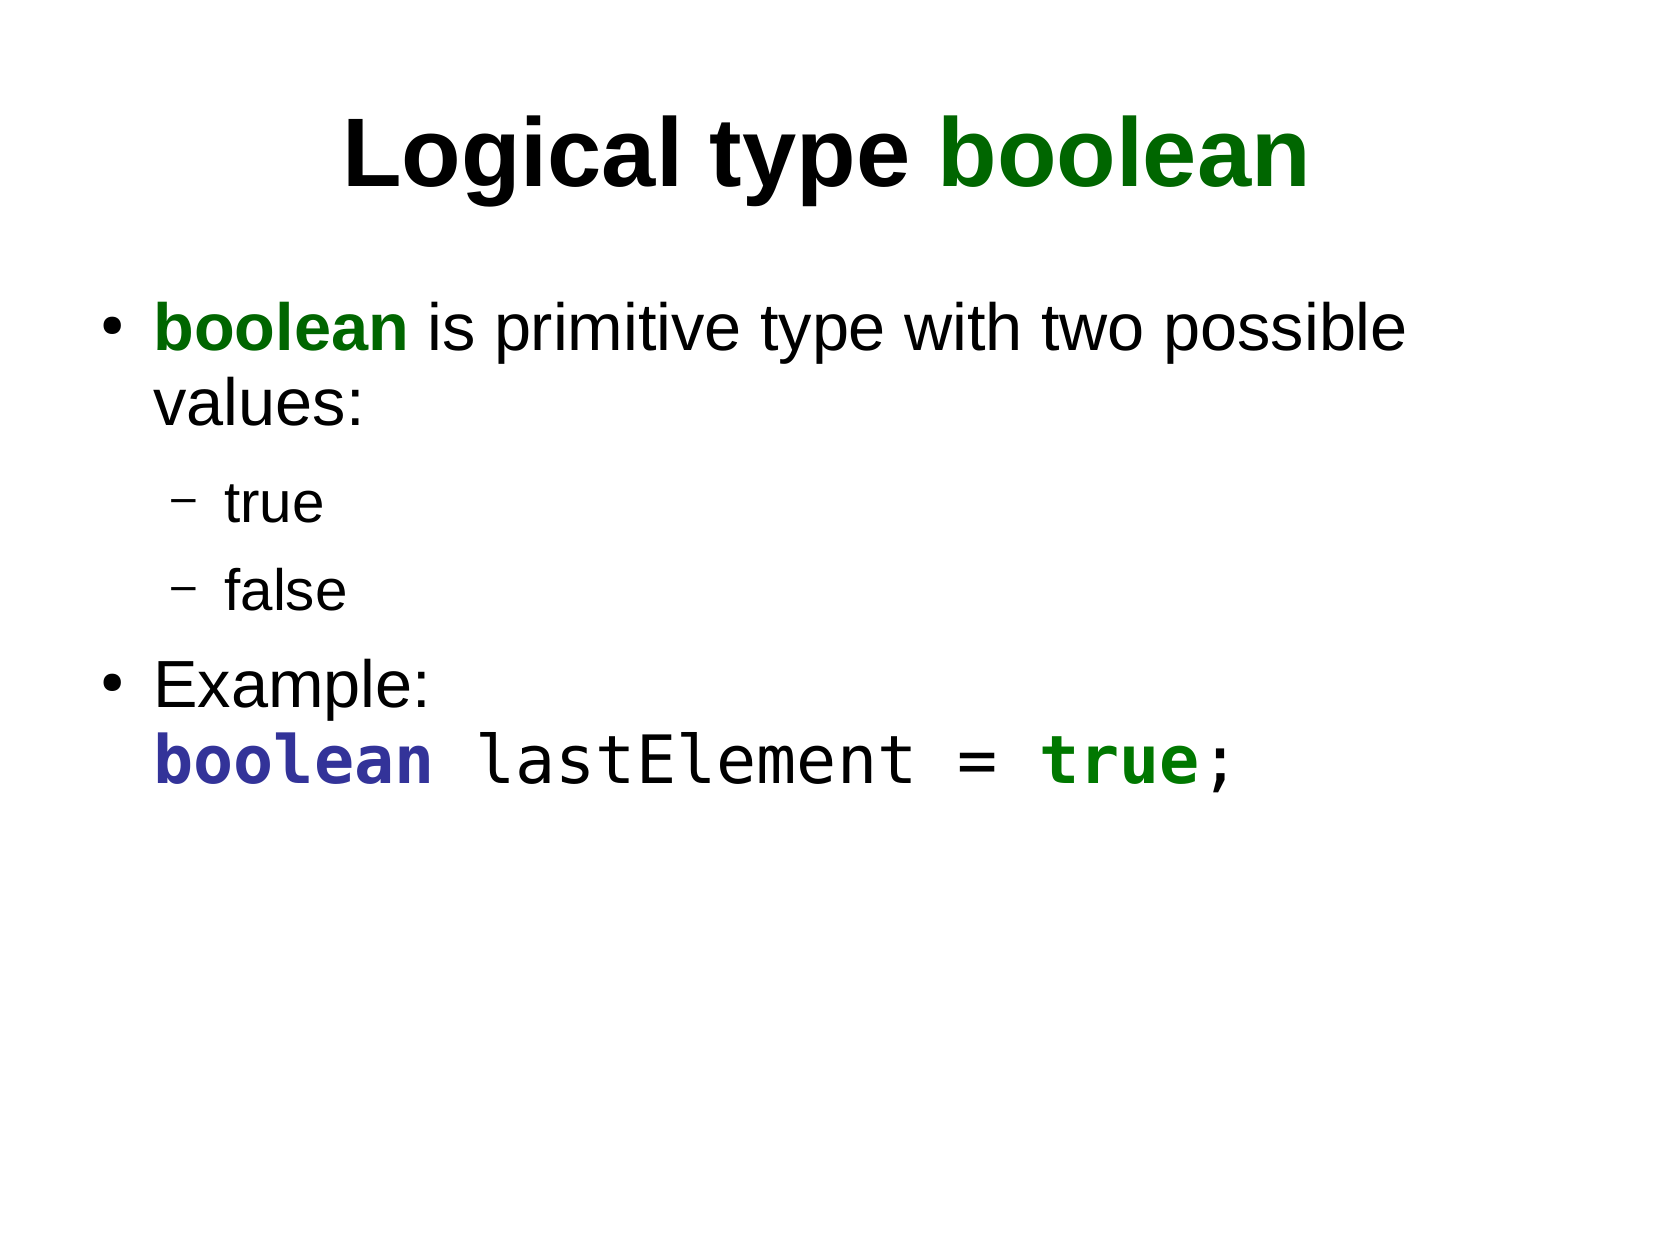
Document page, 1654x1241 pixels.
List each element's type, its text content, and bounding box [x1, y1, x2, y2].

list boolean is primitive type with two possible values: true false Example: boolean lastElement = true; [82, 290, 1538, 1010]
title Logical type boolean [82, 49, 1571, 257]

════════

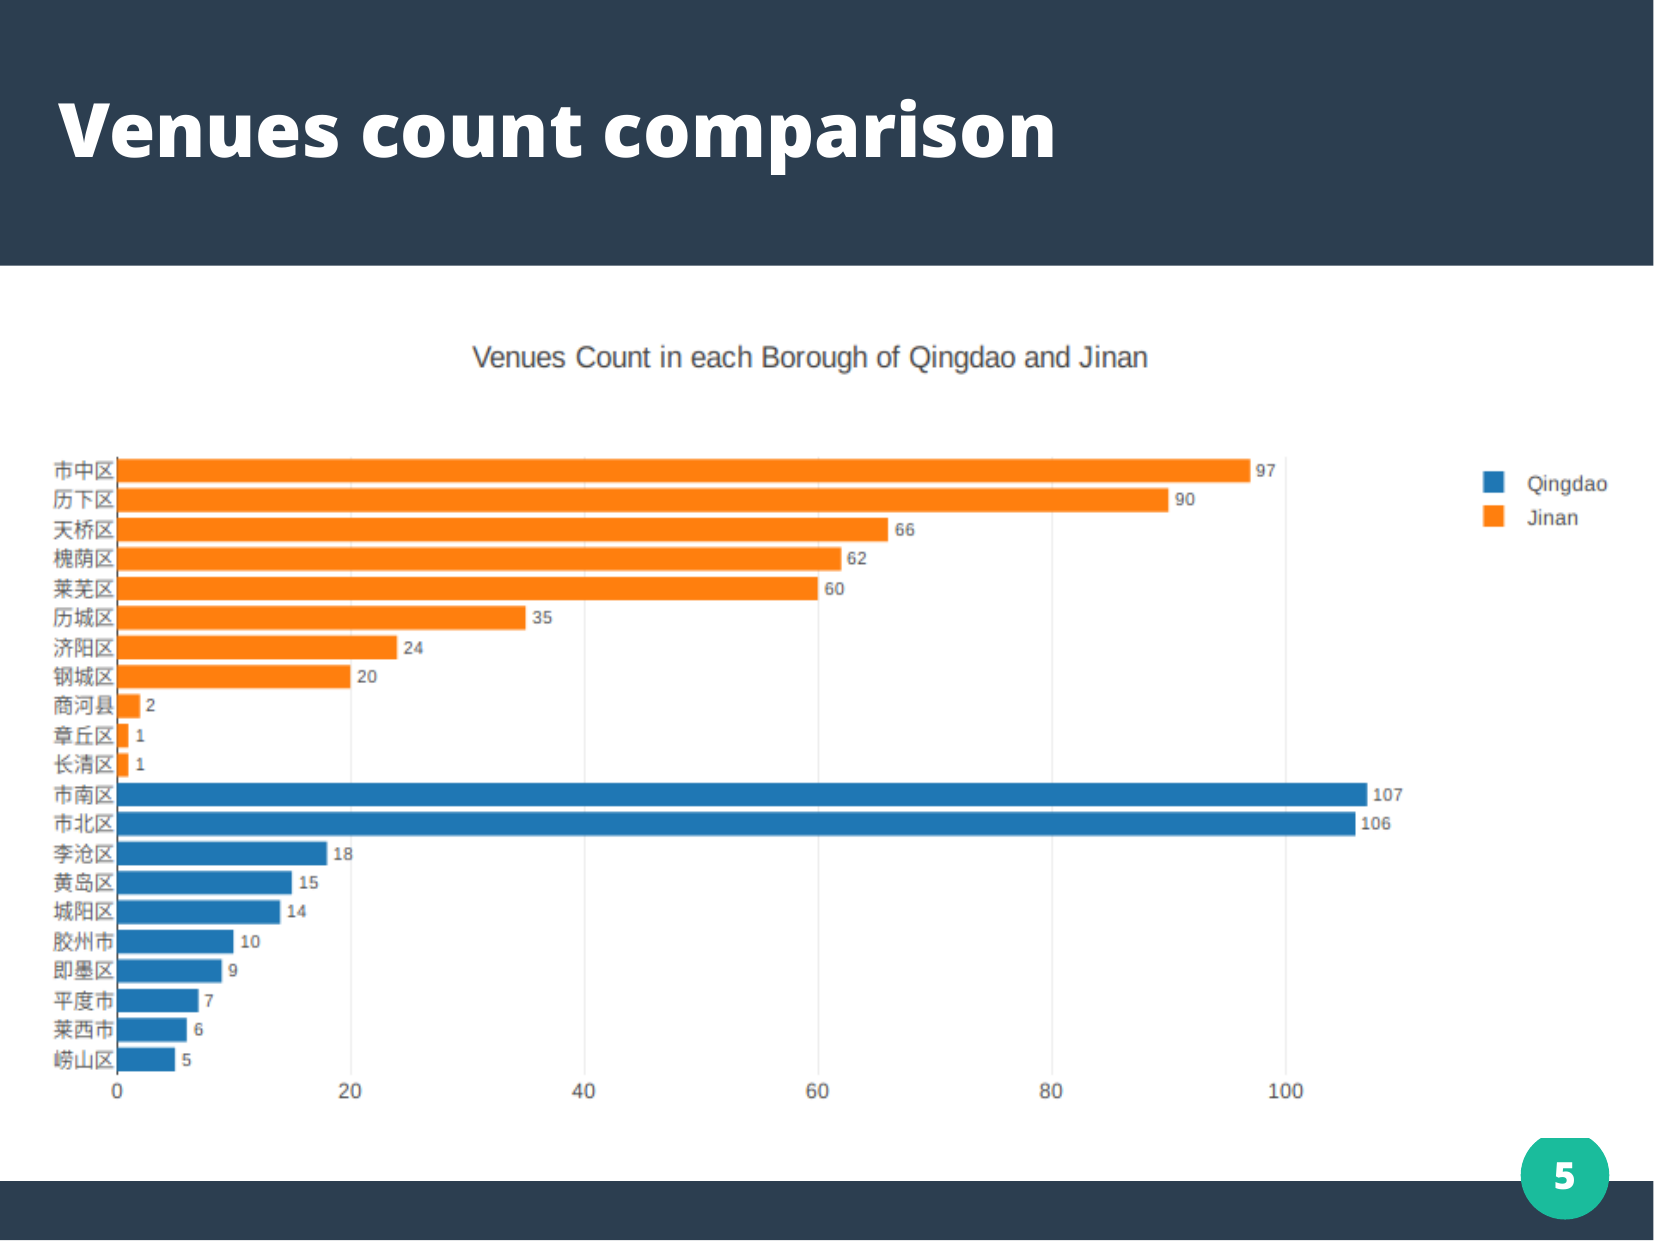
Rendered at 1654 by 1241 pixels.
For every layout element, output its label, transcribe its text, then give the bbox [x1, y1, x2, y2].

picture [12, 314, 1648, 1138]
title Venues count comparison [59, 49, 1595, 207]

════════

Please rewrite the material starting at the line containing "Document page, 1654x1241 pixels." and ending at the line containing "title Logical type", changing "text content" to "written content" and leaving everything else the same.

**FINISHED ANSWER**
Document page, 1654x1241 pixels.
List each element's type, its written content, and bounding box [x1, y1, x2, y2].

list boolean is primitive type with two possible values: true false Example: boolean lastElement = true; [82, 290, 1538, 1010]
title Logical type boolean [82, 49, 1571, 257]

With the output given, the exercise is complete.